> Brief
Every line in the data below has to be repeated exactly; no picture belongs in the result.

> Data under study
☆ ☆ ☆ ☆ ☆ ☆ ☆

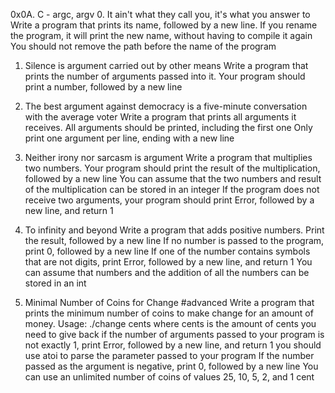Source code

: 0x0A. C - argc, argv
0. It ain't what they call you, it's what you answer to
Write a program that prints its name, followed by a new line.
    If you rename the program, it will print the new name, without having to compile it again
    You should not remove the path before the name of the program

1. Silence is argument carried out by other means
Write a program that prints the number of arguments passed into it.
    Your program should print a number, followed by a new line

2. The best argument against democracy is a five-minute conversation with the average voter
Write a program that prints all arguments it receives.
    All arguments should be printed, including the first one
    Only print one argument per line, ending with a new line

3. Neither irony nor sarcasm is argument
Write a program that multiplies two numbers.
    Your program should print the result of the multiplication, followed by a new line
    You can assume that the two numbers and result of the multiplication can be stored in an integer
    If the program does not receive two arguments, your program should print Error, followed by a new line, and return 1

4. To infinity and beyond
Write a program that adds positive numbers.
    Print the result, followed by a new line
    If no number is passed to the program, print 0, followed by a new line
    If one of the number contains symbols that are not digits, print Error, followed by a new line, and return 1
    You can assume that numbers and the addition of all the numbers can be stored in an int

5. Minimal Number of Coins for Change
#advanced
Write a program that prints the minimum number of coins to make change for an amount of money.
    Usage: ./change cents
    where cents is the amount of cents you need to give back
    if the number of arguments passed to your program is not exactly 1, print Error, followed by a new line, and return 1
    you should use atoi to parse the parameter passed to your program
    If the number passed as the argument is negative, print 0, followed by a new line
    You can use an unlimited number of coins of values 25, 10, 5, 2, and 1 cent
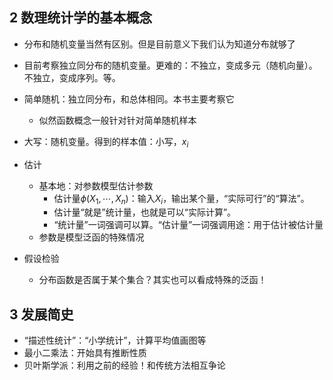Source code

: ## 2 数理统计学的基本概念
- 分布和随机变量当然有区别。但是目前意义下我们认为知道分布就够了
- 目前考察独立同分布的随机变量。更难的：不独立，变成多元（随机向量）。不独立，变成序列。等。
- 简单随机：独立同分布，和总体相同。本书主要考察它
  - 似然函数概念一般针对针对简单随机样本
- 大写：随机变量。得到的样本值：小写，$x_i$

- 估计
  - 基本地：对参数模型估计参数
    - 估计量$\phi(X_1,\cdots, X_n)$：输入$X_i$，输出某个量，“实际可行”的“算法”。
    - 估计量“就是”统计量，也就是可以“实际计算”。
    - “统计量”一词强调可以算。“估计量”一词强调用途：用于估计被估计量
  - 参数是模型泛函的特殊情况
- 假设检验
  - 分布函数是否属于某个集合？其实也可以看成特殊的泛函！
## 3 发展简史
- “描述性统计”：“小学统计”，计算平均值画图等
- 最小二乘法：开始具有推断性质
- 贝叶斯学派：利用之前的经验！和传统方法相互争论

☆ ☆ ☆ ☆ ☆ ☆ ☆

> Solution
Source code

: 0x0A. C - argc, argv
0. It ain't what they call you, it's what you answer to
Write a program that prints its name, followed by a new line.
    If you rename the program, it will print the new name, without having to compile it again
    You should not remove the path before the name of the program

1. Silence is argument carried out by other means
Write a program that prints the number of arguments passed into it.
    Your program should print a number, followed by a new line

2. The best argument against democracy is a five-minute conversation with the average voter
Write a program that prints all arguments it receives.
    All arguments should be printed, including the first one
    Only print one argument per line, ending with a new line

3. Neither irony nor sarcasm is argument
Write a program that multiplies two numbers.
    Your program should print the result of the multiplication, followed by a new line
    You can assume that the two numbers and result of the multiplication can be stored in an integer
    If the program does not receive two arguments, your program should print Error, followed by a new line, and return 1

4. To infinity and beyond
Write a program that adds positive numbers.
    Print the result, followed by a new line
    If no number is passed to the program, print 0, followed by a new line
    If one of the number contains symbols that are not digits, print Error, followed by a new line, and return 1
    You can assume that numbers and the addition of all the numbers can be stored in an int

5. Minimal Number of Coins for Change
#advanced
Write a program that prints the minimum number of coins to make change for an amount of money.
    Usage: ./change cents
    where cents is the amount of cents you need to give back
    if the number of arguments passed to your program is not exactly 1, print Error, followed by a new line, and return 1
    you should use atoi to parse the parameter passed to your program
    If the number passed as the argument is negative, print 0, followed by a new line
    You can use an unlimited number of coins of values 25, 10, 5, 2, and 1 cent
Source code

: ## 2 数理统计学的基本概念
- 分布和随机变量当然有区别。但是目前意义下我们认为知道分布就够了
- 目前考察独立同分布的随机变量。更难的：不独立，变成多元（随机向量）。不独立，变成序列。等。
- 简单随机：独立同分布，和总体相同。本书主要考察它
  - 似然函数概念一般针对针对简单随机样本
- 大写：随机变量。得到的样本值：小写，$x_i$

- 估计
  - 基本地：对参数模型估计参数
    - 估计量$\phi(X_1,\cdots, X_n)$：输入$X_i$，输出某个量，“实际可行”的“算法”。
    - 估计量“就是”统计量，也就是可以“实际计算”。
    - “统计量”一词强调可以算。“估计量”一词强调用途：用于估计被估计量
  - 参数是模型泛函的特殊情况
- 假设检验
  - 分布函数是否属于某个集合？其实也可以看成特殊的泛函！
## 3 发展简史
- “描述性统计”：“小学统计”，计算平均值画图等
- 最小二乘法：开始具有推断性质
- 贝叶斯学派：利用之前的经验！和传统方法相互争论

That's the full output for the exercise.